Why Does Placing 26 Points in a 15x20 Rectangle Guarantee Close Proximity?

[sam400]

<<Mentor note: Missing template due to originally being posted in other forum.>>

So, my professor gave a problem which stated:

Given a 15 x 20 rectangle, prove that if 26 points are chosen, at least one pair will be at most five units away.

What I said was to split the rectangle into 12 5x5 squares. Then, at least 1 square will have at least 3 points, since if each of them had 2 points, it would only add up to 24. from there, I went on to say that the longest distance between 2 points in one of the smaller squares is 5 root 2 units.
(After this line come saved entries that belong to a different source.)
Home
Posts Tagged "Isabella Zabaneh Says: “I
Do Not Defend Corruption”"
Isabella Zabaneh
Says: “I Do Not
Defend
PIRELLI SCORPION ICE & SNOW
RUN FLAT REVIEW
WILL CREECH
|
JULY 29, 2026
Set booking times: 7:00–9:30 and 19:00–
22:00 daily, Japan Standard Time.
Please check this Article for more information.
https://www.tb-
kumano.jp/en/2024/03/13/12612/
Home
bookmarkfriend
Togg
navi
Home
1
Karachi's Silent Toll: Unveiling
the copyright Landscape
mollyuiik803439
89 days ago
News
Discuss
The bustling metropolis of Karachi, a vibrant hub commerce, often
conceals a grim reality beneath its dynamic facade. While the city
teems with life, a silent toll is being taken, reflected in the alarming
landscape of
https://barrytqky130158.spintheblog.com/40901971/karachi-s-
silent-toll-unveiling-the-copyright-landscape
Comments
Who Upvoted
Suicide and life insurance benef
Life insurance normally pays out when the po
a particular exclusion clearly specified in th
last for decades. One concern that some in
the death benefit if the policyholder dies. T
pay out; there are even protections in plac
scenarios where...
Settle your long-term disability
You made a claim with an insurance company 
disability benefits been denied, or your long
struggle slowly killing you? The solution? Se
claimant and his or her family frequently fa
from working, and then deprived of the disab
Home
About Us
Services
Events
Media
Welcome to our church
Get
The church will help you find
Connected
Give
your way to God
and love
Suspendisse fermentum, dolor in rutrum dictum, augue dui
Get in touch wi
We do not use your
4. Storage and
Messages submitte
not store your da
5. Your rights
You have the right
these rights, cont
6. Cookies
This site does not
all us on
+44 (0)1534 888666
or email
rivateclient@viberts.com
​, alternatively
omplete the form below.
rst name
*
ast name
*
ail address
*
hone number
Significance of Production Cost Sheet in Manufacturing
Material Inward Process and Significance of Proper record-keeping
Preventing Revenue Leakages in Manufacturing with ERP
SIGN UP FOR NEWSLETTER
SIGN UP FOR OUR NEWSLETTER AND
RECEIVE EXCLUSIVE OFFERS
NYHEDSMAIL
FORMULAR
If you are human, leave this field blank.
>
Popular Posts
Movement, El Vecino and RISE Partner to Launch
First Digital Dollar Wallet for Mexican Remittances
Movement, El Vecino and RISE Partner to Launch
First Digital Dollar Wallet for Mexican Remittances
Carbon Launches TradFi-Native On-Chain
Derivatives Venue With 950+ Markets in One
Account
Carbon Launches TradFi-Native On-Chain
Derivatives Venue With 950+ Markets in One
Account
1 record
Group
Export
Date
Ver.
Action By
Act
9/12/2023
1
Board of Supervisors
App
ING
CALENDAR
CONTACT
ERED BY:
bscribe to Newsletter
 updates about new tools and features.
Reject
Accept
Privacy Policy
But since one of them will have a third point, the next longest distance possible for that point is 5 units, which is the length of one side.

My professor's explanation was much more eloquent, since he just divided the rectangle into 25 3 x 4 rectangles, then by pigeonhole principle, one of the rectangles will have two points, and the diagonal length will be 5.

While his explanation is much smoother than mine, he said my explanation was entirely wrong as well, but I forgot to ask him why that is. I could understand it being bad since it's so much longer, but I'm not sure what else there is.

 

[Orodruin]

from there, I went on to say that the longest distance between 2 points in one of the smaller squares is 5 root 2 units. But since one of them will have a third point, the next longest distance possible for that point is 5 units, which is the length of one side.

This is wrong. You can have three points inside a square with side five without either being closer than five. Consider the points: (0,0), (1,5), (5,1)

 

[sam400]

oh, so the diagonal is the longest distance only for a rectangle?

 

[Orodruin]

oh, so the diagonal is the longest distance only for a rectangle?

The diagonal is still the longest distance, but since the diagonal is quite a bit longer than 5, you do not need to put two points in opposite corners. There are other configurations, some of which will lead to a possibility of placing a third point more than 5 units away from both of the previous points.

 

[certainly]

at least one pair will be at most five units away.

This statement is a little ambiguous, (or perhaps confusing is a better word), I think your question should be phrased like this:- If 26 points are chosen at random inside a 15$\times$20 rectangle, than there exists at-least one pair of points the distance between which is less than or equal to 5 units.